TEXTO DADO.

A las cinco de la mañana, en Sao Paulo, la periodista Lourdes Hernández Fuentes estaba furiosa. No amaneció con ese estado de ánimo. Fue durante la desvelada que desayunó bilis. Y sin gota de alcohol, para acabarla. De súbito, el timbre del teléfono la desconcertó. Contuvo un poco el natural estado de alarma que produce cualquier llamada a esas horas, reservadas para las emergencias, aunque sí, era un caso urgente. Al otro lado de la línea el escritor brasileño Rubem Fonseca le contó que acababa de ver, como ella, la derrota de México ante Estados Unidos en los octavos de final del Mundial Corea-Japón 2002.
El resultado fue un golpe para el par de amigos. México se quedó sin quinto partido. Lo mismo ocurrió en Estados Unidos 1994, cuando el técnico Miguel Mejía Barón se guardó los cambios ante Bulgaria. Misma suerte en Francia 1998, pues los alemanes aprovecharon un par de errores en la marca del Tricolor. Y la historia sería similar en Alemania 2006 por un golazo del argentino Maxi Rodríguez. Sudáfrica 2010 supuso un impasse tras la eliminación contra la Albiceleste, de nueva cuenta.
En Rusia 2018 el equipo fue ambivalente, pero ante Brasil, México sumó la séptima eliminación al hilo en octavos de final. Como todo puede cambiar para peor, en Qatar 2022 el Tri se quedó en la fase de grupos.
Sin embargo, quizás la más agria de todas sea la eliminación de Brasil 2014 por el “¡No era penal!” de Rafa Márquez sobre el teatral neerlandés Arjen Robben. En aquel campeonato, a México le tocó la suerte de quedar en el mismo grupo que el equipo sede. Si enfrentar al anfitrión del Mundial supone una complejidad extra, ese año el de casa fue la verdeamarela, ni más ni menos.
La actuación de Guillermo Ochoa contra Brasil, en ese 2014, quedó grabada como una de las más memorables en los anales del futbol mexicano. El empate sin goles fue un tête-à-tête con una potencia del futbol, pero el guardameta mexicano se convirtió en el protagonista de ese encuentro. Brasil, con todo el peso de su localía, chocó una y otra vez contra la figura de Ochoa, agigantado bajo el marco del Tricolor.

CONSIGNA A.
Reproduce sin cambios el fragmento del texto sobre México en los Mundiales que empieza con "A las cinco" y sigue hasta "Mundial Corea-Japón 2002.".
CONSIGNA B.
Anota todos los Mundiales que nombra el texto sobre México en los Mundiales, con su sede y su año.
Las filas de abajo no se usan para nada de esto.

DATOS DE ORIGEN.
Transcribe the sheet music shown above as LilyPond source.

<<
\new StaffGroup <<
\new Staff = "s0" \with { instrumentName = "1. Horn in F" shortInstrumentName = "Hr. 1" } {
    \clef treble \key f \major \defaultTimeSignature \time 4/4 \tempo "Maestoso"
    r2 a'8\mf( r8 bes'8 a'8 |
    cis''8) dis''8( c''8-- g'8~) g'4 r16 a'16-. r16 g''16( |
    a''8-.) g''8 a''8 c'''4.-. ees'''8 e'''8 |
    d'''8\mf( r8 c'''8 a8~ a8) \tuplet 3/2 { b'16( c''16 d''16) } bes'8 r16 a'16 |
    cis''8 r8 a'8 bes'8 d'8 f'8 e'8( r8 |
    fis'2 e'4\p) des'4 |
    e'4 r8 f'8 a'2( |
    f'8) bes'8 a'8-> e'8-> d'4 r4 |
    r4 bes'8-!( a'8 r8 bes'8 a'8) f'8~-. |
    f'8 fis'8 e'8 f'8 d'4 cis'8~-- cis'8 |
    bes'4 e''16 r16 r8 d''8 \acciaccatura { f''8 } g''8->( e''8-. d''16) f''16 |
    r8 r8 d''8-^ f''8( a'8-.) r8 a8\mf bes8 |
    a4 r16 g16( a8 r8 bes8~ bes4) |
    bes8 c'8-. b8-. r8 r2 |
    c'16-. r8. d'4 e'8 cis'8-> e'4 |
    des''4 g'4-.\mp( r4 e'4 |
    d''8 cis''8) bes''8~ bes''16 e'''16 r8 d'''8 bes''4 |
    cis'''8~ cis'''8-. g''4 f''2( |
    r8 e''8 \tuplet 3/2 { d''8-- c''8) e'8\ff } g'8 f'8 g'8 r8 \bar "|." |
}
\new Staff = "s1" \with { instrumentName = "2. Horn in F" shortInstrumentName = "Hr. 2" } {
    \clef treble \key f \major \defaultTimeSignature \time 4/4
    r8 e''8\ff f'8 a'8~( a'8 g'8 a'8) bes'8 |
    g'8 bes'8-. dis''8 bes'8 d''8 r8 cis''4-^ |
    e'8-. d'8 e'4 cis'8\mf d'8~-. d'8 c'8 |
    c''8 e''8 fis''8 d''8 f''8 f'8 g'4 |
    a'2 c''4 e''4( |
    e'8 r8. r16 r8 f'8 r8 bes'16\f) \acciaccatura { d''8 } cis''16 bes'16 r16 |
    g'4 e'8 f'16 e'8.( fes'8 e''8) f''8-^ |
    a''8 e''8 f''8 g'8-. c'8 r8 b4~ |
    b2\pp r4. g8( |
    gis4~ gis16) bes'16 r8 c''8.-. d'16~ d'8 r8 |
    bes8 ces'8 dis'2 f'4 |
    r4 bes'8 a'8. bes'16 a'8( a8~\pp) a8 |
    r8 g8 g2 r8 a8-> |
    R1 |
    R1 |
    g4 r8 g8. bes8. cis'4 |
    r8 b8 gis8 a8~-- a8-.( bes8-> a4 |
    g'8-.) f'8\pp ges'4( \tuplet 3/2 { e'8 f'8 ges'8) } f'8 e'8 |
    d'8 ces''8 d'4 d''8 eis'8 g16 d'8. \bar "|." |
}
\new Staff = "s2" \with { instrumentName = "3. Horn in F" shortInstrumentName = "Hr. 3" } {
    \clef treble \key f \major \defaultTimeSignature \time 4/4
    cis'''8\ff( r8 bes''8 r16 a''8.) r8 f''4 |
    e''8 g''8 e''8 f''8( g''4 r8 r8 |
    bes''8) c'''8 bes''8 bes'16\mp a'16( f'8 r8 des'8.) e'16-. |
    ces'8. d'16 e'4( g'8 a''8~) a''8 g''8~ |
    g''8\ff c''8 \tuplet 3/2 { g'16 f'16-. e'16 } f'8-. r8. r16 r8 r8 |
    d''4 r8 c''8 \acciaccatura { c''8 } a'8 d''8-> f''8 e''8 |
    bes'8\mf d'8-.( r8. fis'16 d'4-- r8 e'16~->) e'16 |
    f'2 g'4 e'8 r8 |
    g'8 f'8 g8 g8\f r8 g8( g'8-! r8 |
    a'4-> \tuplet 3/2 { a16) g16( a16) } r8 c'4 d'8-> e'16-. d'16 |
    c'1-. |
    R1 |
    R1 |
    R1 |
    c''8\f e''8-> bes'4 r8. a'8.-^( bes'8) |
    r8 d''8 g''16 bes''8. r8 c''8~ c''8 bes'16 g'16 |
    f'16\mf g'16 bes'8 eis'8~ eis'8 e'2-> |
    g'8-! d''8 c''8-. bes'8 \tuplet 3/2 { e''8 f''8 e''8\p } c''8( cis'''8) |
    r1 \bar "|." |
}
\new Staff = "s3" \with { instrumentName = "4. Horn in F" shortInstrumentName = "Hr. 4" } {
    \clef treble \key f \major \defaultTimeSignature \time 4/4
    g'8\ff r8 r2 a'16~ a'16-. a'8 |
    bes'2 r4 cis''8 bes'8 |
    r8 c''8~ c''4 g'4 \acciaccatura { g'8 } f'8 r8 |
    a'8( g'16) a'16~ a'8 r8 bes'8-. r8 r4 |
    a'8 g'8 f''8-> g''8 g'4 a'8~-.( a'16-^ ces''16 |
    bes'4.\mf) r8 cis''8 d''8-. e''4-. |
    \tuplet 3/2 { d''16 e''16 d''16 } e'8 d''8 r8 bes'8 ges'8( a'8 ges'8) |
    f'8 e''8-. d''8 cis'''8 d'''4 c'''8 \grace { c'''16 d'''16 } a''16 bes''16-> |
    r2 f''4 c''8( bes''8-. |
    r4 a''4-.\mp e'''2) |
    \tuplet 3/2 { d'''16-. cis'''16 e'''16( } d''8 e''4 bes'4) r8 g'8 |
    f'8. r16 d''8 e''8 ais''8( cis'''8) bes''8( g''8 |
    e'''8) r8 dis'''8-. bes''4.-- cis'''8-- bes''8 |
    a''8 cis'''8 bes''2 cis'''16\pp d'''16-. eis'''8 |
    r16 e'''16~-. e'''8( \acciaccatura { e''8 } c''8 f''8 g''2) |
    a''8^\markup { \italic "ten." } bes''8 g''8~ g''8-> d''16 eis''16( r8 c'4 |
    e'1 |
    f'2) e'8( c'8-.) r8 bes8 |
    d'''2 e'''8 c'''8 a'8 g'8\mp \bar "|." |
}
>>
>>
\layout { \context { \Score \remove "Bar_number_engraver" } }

SOLUCIÓN A.
A las cinco de la mañana, en Sao Paulo, la periodista Lourdes Hernández Fuentes estaba furiosa. No amaneció con ese estado de ánimo. Fue durante la desvelada que desayunó bilis. Y sin gota de alcohol, para acabarla. De súbito, el timbre del teléfono la desconcertó. Contuvo un poco el natural estado de alarma que produce cualquier llamada a esas horas, reservadas para las emergencias, aunque sí, era un caso urgente. Al otro lado de la línea el escritor brasileño Rubem Fonseca le contó que acababa de ver, como ella, la derrota de México ante Estados Unidos en los octavos de final del Mundial Corea-Japón 2002.

SOLUCIÓN B.
- Corea-Japón 2002
- Estados Unidos 1994
- Francia 1998
- Alemania 2006
- Sudáfrica 2010
- Rusia 2018
- Qatar 2022
- Brasil 2014